Overlooking the world of SBS2003 and Office Systems 2003

 

 

 

 

So, You want to Add a Web Site/Server?  Just grab up your IIS Console, connect to the server, and blast a web site into existence!  Faster than a speeding bullet, larger than a breadbox, and twice as Natural! 

 Stop Right There!  Put down that MMC.  Pull up a chair, grab paper and pencil, dig out your IP book, because you have to review/learn a few things.

 

From the IISHELP files on the SBS Server:

Assigning Host Header Names, Addresses, and Ports to Web Sites

The material for this section is contained at the following place in your IISHELP documentation.  The following is not a real URL, but one to the document on my server--but it does indicate where you have to go on yours.  It is a subsection of the article by the name: About Name Resolution.  Search for that when you get into the NT4 Option Pack Documentation.  The URI is:

    _ttp://outlookconsul01/iishelp/iis/htm/core/inmres.htm

 

Now, in an SBS system, you don't really have enough computers to warrant DHCP or other DNS name provider.  Hence, the interesting strategy of using host header names is not really practical.  Its out!  If you try to use different ports, you have to switch your browser each time you change intranets.  That's out!  Leaves just different IP addresses to use to distinguish your web servers/sites.

 

How to create and run two web servers on the SBS server

There is a problem with trying to create a second web server to run on the SBS server.  When you do that, using the procedure that you used to create the first one, the new web server is given the same default IPAddress, port, and Header Name.  This then causes the new web server to be marked (Stopped) in the OSEAdministrator/IIS console.  Any attempt to start it will produce an error message in the wcerr.txt file to the effect that there is a conflict in the web server address triple and you need to reconfigure the server before it can be started.

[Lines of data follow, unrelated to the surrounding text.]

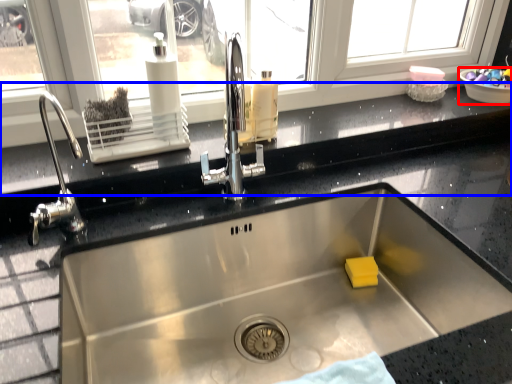
Question: Which point is closer to the camera, basin (highlighted by a red box) or window sill (highlighted by a blue box)?

Choices:
 (A) basin
 (B) window sill

Answer: (B)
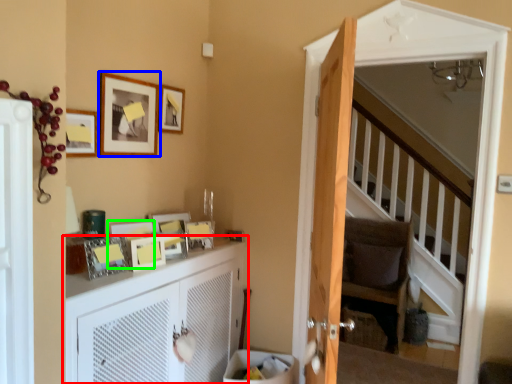
Question: Which object is the farthest from cabinetry (highlighted by a red box)? Choose among these: picture frame (highlighted by a blue box) or picture frame (highlighted by a green box).

Choices:
 (A) picture frame
 (B) picture frame

Answer: (A)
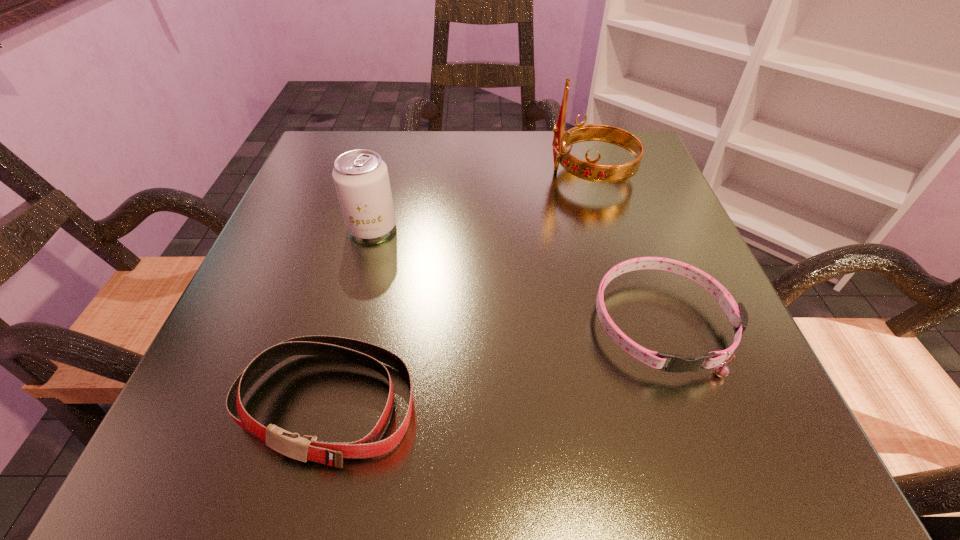
At what (x,y) coordinates should I click in order to perform the action: click on object positioned at the near left corner. Please return your answer as a coordinate pair (x, y). This screenshot has height=540, width=960. Looking at the image, I should click on (304, 448).

Locate an element on the screen. object at the far right corner is located at coordinates (590, 171).

Where is `vacant space at the far edge of the desktop`? vacant space at the far edge of the desktop is located at coordinates (464, 168).

Where is `blank space at the near edge of the desktop`? blank space at the near edge of the desktop is located at coordinates [x=338, y=431].

Where is `free space at the left edge of the desktop`? The image size is (960, 540). free space at the left edge of the desktop is located at coordinates (250, 298).

The width and height of the screenshot is (960, 540). In order to click on free space at the right edge in this screenshot , I will do `click(595, 194)`.

In the image, there is a desktop. Identify the location of vacant region at the far left corner. This screenshot has height=540, width=960. (387, 132).

Image resolution: width=960 pixels, height=540 pixels. Find the location of `vacant space at the near left corner of the desktop`. vacant space at the near left corner of the desktop is located at coordinates (160, 467).

Where is `blank area at the near right corner`? The width and height of the screenshot is (960, 540). blank area at the near right corner is located at coordinates (652, 413).

Image resolution: width=960 pixels, height=540 pixels. In order to click on empty space that is in between the shortest object and the farthest object in this screenshot , I will do `click(626, 248)`.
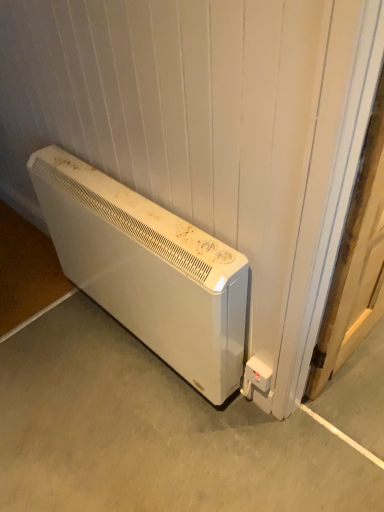
The height and width of the screenshot is (512, 384). In order to click on free spot in front of white plastic electric outlet at lower right in this screenshot , I will do `click(257, 445)`.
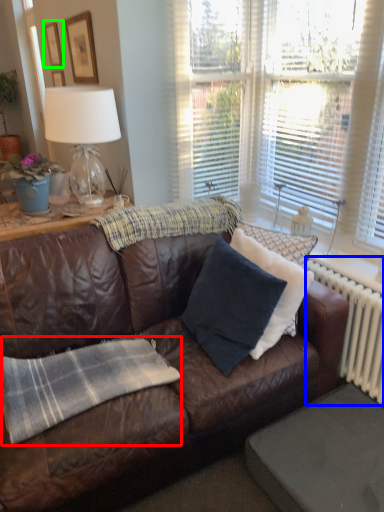
Question: Estimate the real-world distances between objects in this image. Which object is closer to plaid (highlighted by a red box), radiator (highlighted by a blue box) or picture frame (highlighted by a green box)?

Choices:
 (A) radiator
 (B) picture frame

Answer: (A)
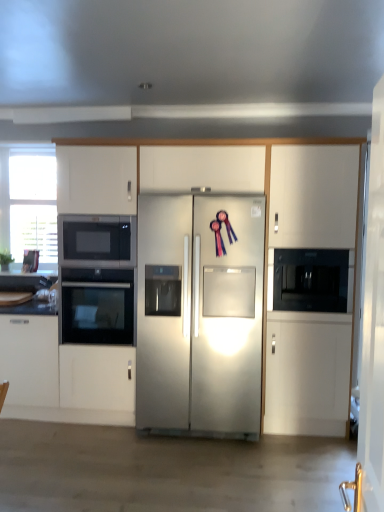
Question: Is black glass oven at left, the 1th oven from the top, inside or outside of black glass oven at left, marked as the first oven in a bottom-to-top arrangement?

Choices:
 (A) outside
 (B) inside

Answer: (A)

Question: Based on their sizes in the image, would you say black glass oven at left, which is counted as the 2th oven, starting from the bottom, is bigger or smaller than black glass oven at left, marked as the first oven in a bottom-to-top arrangement?

Choices:
 (A) small
 (B) big

Answer: (A)

Question: Which object is the farthest from the black matte microwave oven at right?

Choices:
 (A) stainless steel refrigerator at center
 (B) white glossy door at right
 (C) black glass oven at left, acting as the second oven starting from the top
 (D) white glossy countertop at lower left
 (E) black glass oven at left, which is counted as the 2th oven, starting from the bottom

Answer: (D)

Question: Based on their relative distances, which object is farther from the transparent glass window at left?

Choices:
 (A) black glass oven at left, acting as the second oven starting from the top
 (B) satin white cabinets at center
 (C) white glossy door at right
 (D) black matte microwave oven at right
 (E) black glass oven at left, which is counted as the 2th oven, starting from the bottom

Answer: (C)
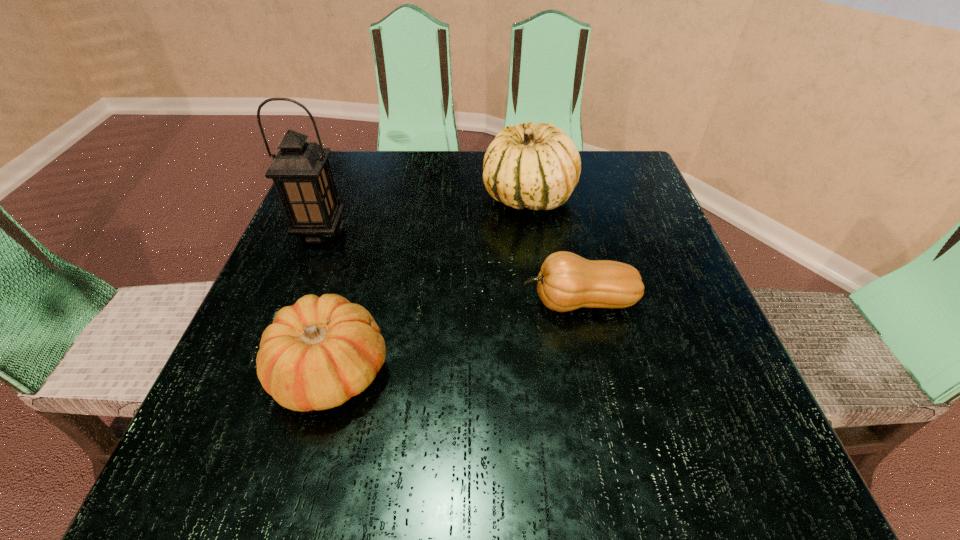
You are a GUI agent. You are given a task and a screenshot of the screen. Output one action in this format:
    pyautogui.click(x=<x>, y=<y>)
    Task: Click on the vacant area at the far left corner of the desktop
    The width and height of the screenshot is (960, 540).
    Given the screenshot: What is the action you would take?
    pyautogui.click(x=368, y=174)

Where is `blank space at the far right corner of the desktop`? The width and height of the screenshot is (960, 540). blank space at the far right corner of the desktop is located at coordinates (588, 190).

The image size is (960, 540). Identify the location of vacant area that lies between the nearest object and the second nearest object. (456, 337).

Identify the location of free space between the tallest gourd and the second nearest object. This screenshot has width=960, height=540. (554, 249).

Locate an element on the screen. The image size is (960, 540). empty space between the tallest object and the third farthest object is located at coordinates (450, 267).

Identify the location of vacant area that lies between the leftmost gourd and the second farthest gourd. This screenshot has height=540, width=960. (456, 337).

You are a GUI agent. You are given a task and a screenshot of the screen. Output one action in this format:
    pyautogui.click(x=<x>, y=<y>)
    Task: Click on the vacant area that lies between the second nearest gourd and the leftmost gourd
    
    Given the screenshot: What is the action you would take?
    pyautogui.click(x=456, y=337)

Locate an element on the screen. The image size is (960, 540). blank region between the nearest object and the second farthest gourd is located at coordinates (456, 337).

I want to click on free spot between the lantern and the tallest gourd, so click(425, 214).

At what (x,y) coordinates should I click in order to perform the action: click on unoccupied position between the farthest gourd and the lantern. Please return your answer as a coordinate pair (x, y). The height and width of the screenshot is (540, 960). Looking at the image, I should click on (425, 214).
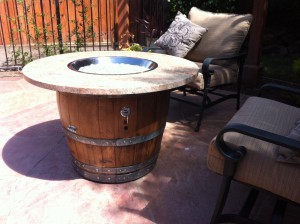
The width and height of the screenshot is (300, 224). What are the coordinates of `the front left leg of the chair` in the screenshot? It's located at (220, 202), (201, 116).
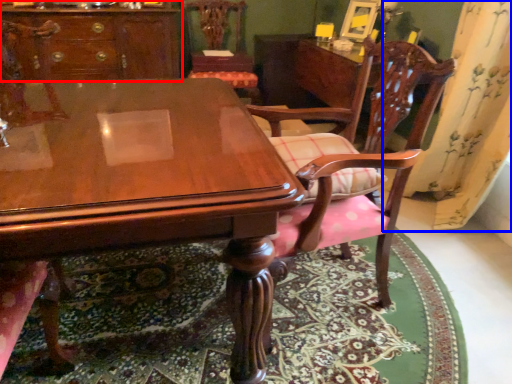
Question: Which of the following is the farthest to the observer, cabinetry (highlighted by a red box) or curtain (highlighted by a blue box)?

Choices:
 (A) cabinetry
 (B) curtain

Answer: (A)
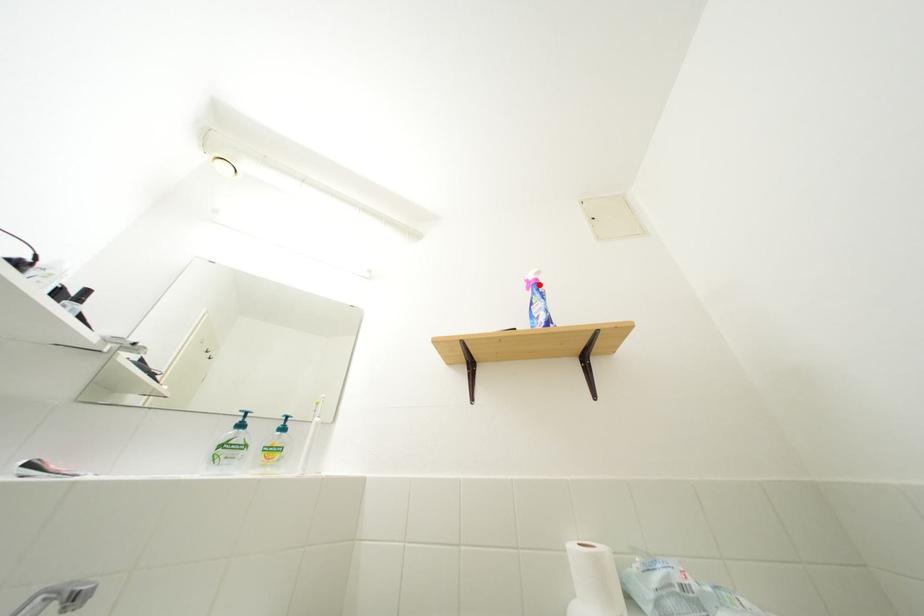
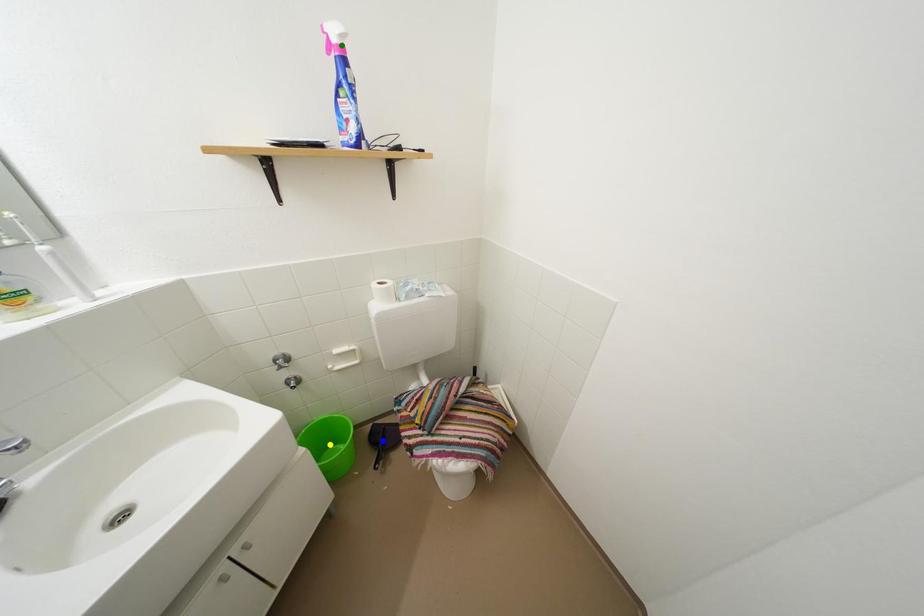
Question: I am providing you with two images of the same scene from different viewpoints. A red point is marked on the first image. You are given multiple points on the second image. Which spot in image 2 lines up with the point in image 1?

Choices:
 (A) blue point
 (B) yellow point
 (C) green point

Answer: (C)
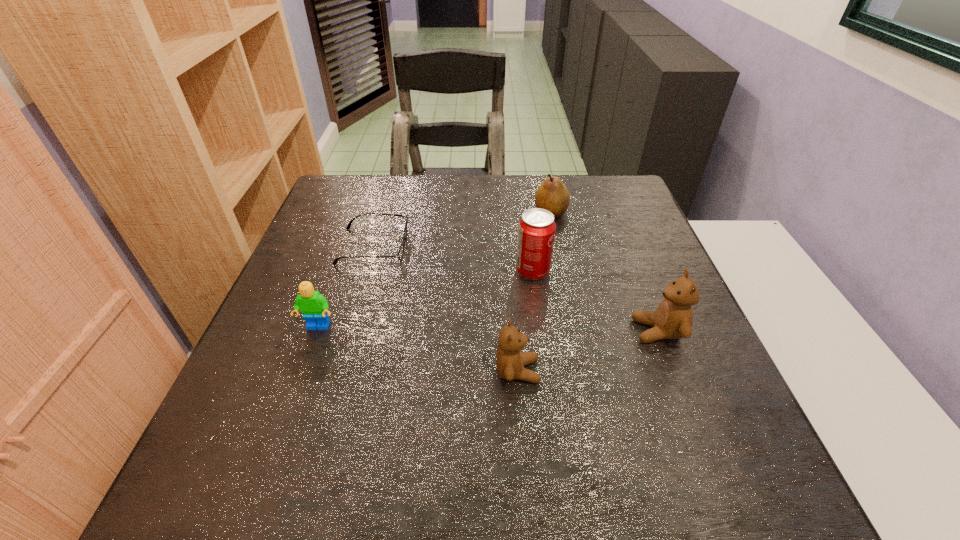
Identify the location of free area in between the Lego and the soda. (425, 300).

You are a GUI agent. You are given a task and a screenshot of the screen. Output one action in this format:
    pyautogui.click(x=<x>, y=<y>)
    Task: Click on the free point between the Lego and the farthest object
    The image size is (960, 540).
    Given the screenshot: What is the action you would take?
    pyautogui.click(x=435, y=270)

The image size is (960, 540). Identify the location of free spot between the soda and the shorter teddy bear. (525, 321).

Where is `free spot between the spectacles and the soda`? This screenshot has height=540, width=960. free spot between the spectacles and the soda is located at coordinates (453, 259).

The image size is (960, 540). What are the coordinates of `free space between the right teddy bear and the soda` in the screenshot? It's located at pyautogui.click(x=595, y=301).

Select which object is the closest to the shorter teddy bear. Please provide its 2D coordinates. Your answer should be formatted as a tuple, i.e. [(x, y)], where the tuple contains the x and y coordinates of a point satisfying the conditions above.

[(536, 230)]

Point out which object is positioned as the third nearest to the shortest object. Please provide its 2D coordinates. Your answer should be formatted as a tuple, i.e. [(x, y)], where the tuple contains the x and y coordinates of a point satisfying the conditions above.

[(510, 360)]

Where is `free point that satisfies the following two spatial constraints: 1. on the front-facing side of the soda; 2. on the right side of the spectacles`? The width and height of the screenshot is (960, 540). free point that satisfies the following two spatial constraints: 1. on the front-facing side of the soda; 2. on the right side of the spectacles is located at coordinates (366, 272).

Identify the location of free space that satisfies the following two spatial constraints: 1. on the back side of the soda; 2. on the right side of the pear. This screenshot has width=960, height=540. (525, 213).

This screenshot has height=540, width=960. Find the location of `vacant region that satisfies the following two spatial constraints: 1. on the front side of the pear; 2. on the front-facing side of the spectacles`. vacant region that satisfies the following two spatial constraints: 1. on the front side of the pear; 2. on the front-facing side of the spectacles is located at coordinates (558, 246).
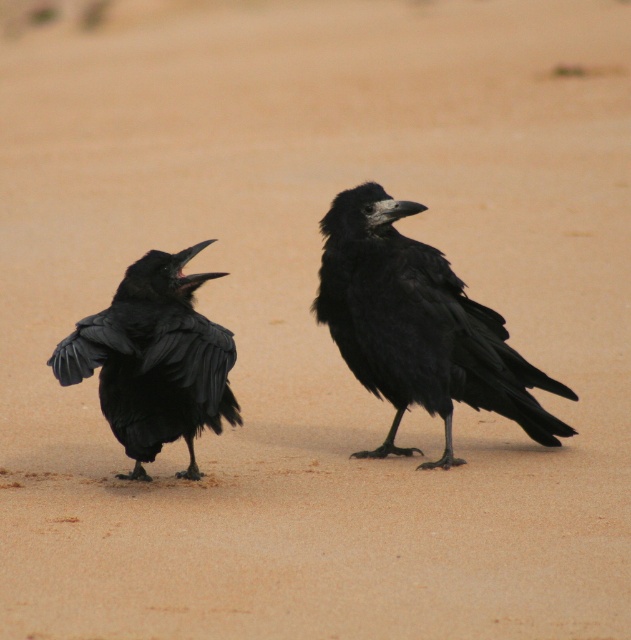
Is shiny black raven at center above shiny black raven at left?

Indeed, shiny black raven at center is positioned over shiny black raven at left.

From the picture: Is shiny black raven at center smaller than shiny black raven at left?

No, shiny black raven at center is not smaller than shiny black raven at left.

The width and height of the screenshot is (631, 640). What are the coordinates of `shiny black raven at center` in the screenshot? It's located at click(x=418, y=324).

The width and height of the screenshot is (631, 640). I want to click on shiny black raven at center, so (x=418, y=324).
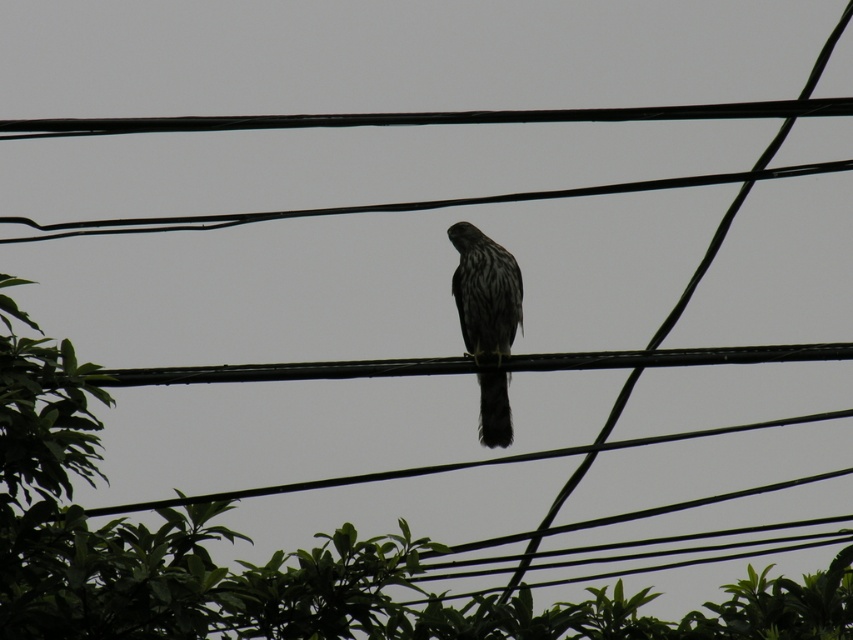
Which is above, green leafy tree at center or dark gray speckled falcon at center?

Positioned higher is dark gray speckled falcon at center.

Which of these two, green leafy tree at center or dark gray speckled falcon at center, stands taller?

With more height is green leafy tree at center.

At what (x,y) coordinates should I click in order to perform the action: click on green leafy tree at center. Please return your answer as a coordinate pair (x, y). Image resolution: width=853 pixels, height=640 pixels. Looking at the image, I should click on (273, 557).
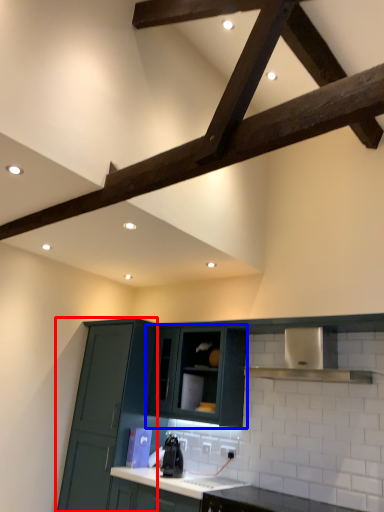
Question: Among these objects, which one is nearest to the camera, cabinetry (highlighted by a red box) or cabinetry (highlighted by a blue box)?

Choices:
 (A) cabinetry
 (B) cabinetry

Answer: (A)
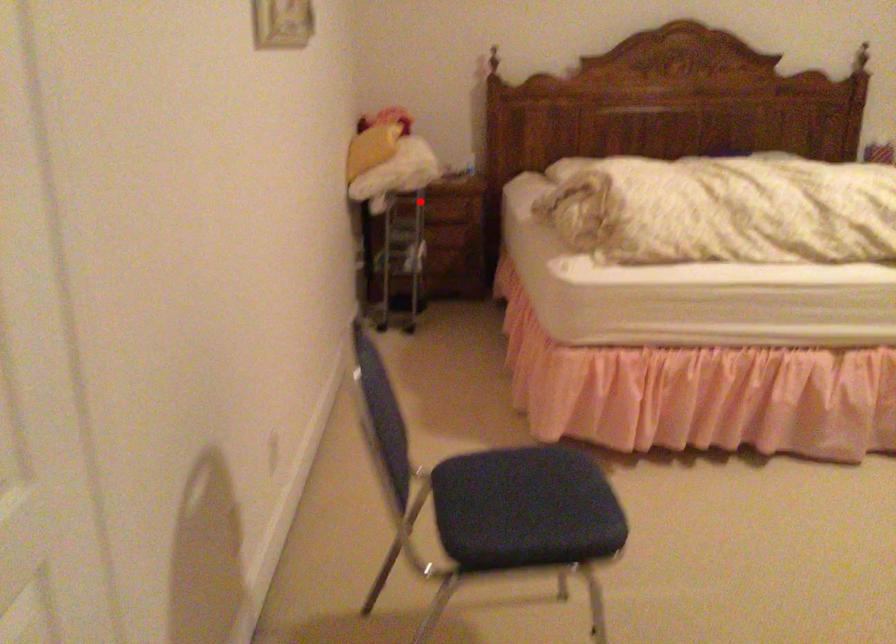
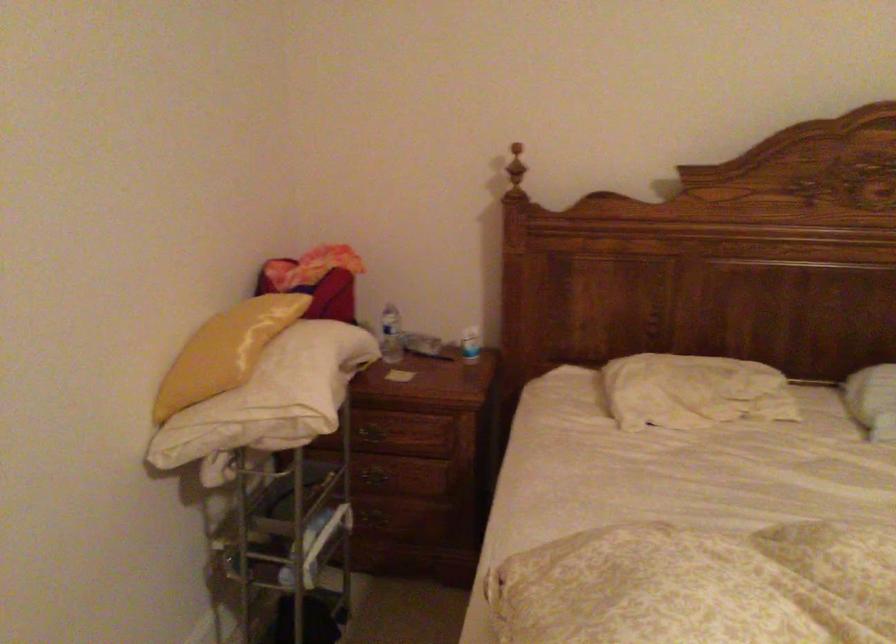
Question: A red point is marked in image1. In image2, is the corresponding 3D point closer to the camera or farther? Reply with the corresponding letter.

Choices:
 (A) The corresponding 3D point is closer.
 (B) The corresponding 3D point is farther.

Answer: (A)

Solution:  Before you attempt to create the second web server, from the SBS server's terminal, open the Network Applet in the Settings panel, click on Protocol|Properties to bring up the TCP/IP properties panel.  On the IP Address tab, click Advanced, and then, under the IP Addresses listbox that displays the default IP Address of 10.0.0.2, click Add and input the IP Addresses you want to use.  Be sure they do not conflict with any you have already assigned.  Then OK all the panels out to the Desktop.  It may not be necessary to reboot, at this point, but it is probably a good point.

 Now, back in the IIS console, select your computer, and the click Actions|New|Web Site to bring up the New Web Site Wizard.  Provide the description, click Next, and in the next panel--where you select the IP Address and the default "[All Unassigned]" is showing--click the listbox dropdown and select the IP Address you choose back in the TCP/IP properties panel.  Then proceed as with a new Web server.  This will produce a web server which can be configured by the OSEConfiguration Wizard and will be shown as running at the same time as your first web server.